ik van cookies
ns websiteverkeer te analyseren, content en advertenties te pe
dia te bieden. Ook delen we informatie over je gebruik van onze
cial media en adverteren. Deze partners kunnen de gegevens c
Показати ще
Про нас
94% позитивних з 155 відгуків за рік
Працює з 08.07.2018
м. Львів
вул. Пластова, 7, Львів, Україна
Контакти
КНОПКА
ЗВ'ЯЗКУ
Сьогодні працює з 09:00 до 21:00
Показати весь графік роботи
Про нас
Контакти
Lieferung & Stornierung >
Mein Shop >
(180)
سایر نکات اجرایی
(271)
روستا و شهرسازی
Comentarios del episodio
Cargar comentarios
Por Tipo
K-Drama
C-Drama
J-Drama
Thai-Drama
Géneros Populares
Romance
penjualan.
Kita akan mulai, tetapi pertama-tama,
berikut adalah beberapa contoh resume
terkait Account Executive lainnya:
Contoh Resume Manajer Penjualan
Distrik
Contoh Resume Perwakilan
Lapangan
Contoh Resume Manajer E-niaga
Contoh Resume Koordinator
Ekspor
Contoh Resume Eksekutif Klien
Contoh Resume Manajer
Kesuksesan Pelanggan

--*--

_REQUEST_.
Can you write out every line above exactly as it appears?

_RESPONSE FOR THIS EXERCISE_.
ik van cookies
ns websiteverkeer te analyseren, content en advertenties te pe
dia te bieden. Ook delen we informatie over je gebruik van onze
cial media en adverteren. Deze partners kunnen de gegevens c
Показати ще
Про нас
94% позитивних з 155 відгуків за рік
Працює з 08.07.2018
м. Львів
вул. Пластова, 7, Львів, Україна
Контакти
КНОПКА
ЗВ'ЯЗКУ
Сьогодні працює з 09:00 до 21:00
Показати весь графік роботи
Про нас
Контакти
Lieferung & Stornierung >
Mein Shop >
(180)
سایر نکات اجرایی
(271)
روستا و شهرسازی
Comentarios del episodio
Cargar comentarios
Por Tipo
K-Drama
C-Drama
J-Drama
Thai-Drama
Géneros Populares
Romance
penjualan.
Kita akan mulai, tetapi pertama-tama,
berikut adalah beberapa contoh resume
terkait Account Executive lainnya:
Contoh Resume Manajer Penjualan
Distrik
Contoh Resume Perwakilan
Lapangan
Contoh Resume Manajer E-niaga
Contoh Resume Koordinator
Ekspor
Contoh Resume Eksekutif Klien
Contoh Resume Manajer
Kesuksesan Pelanggan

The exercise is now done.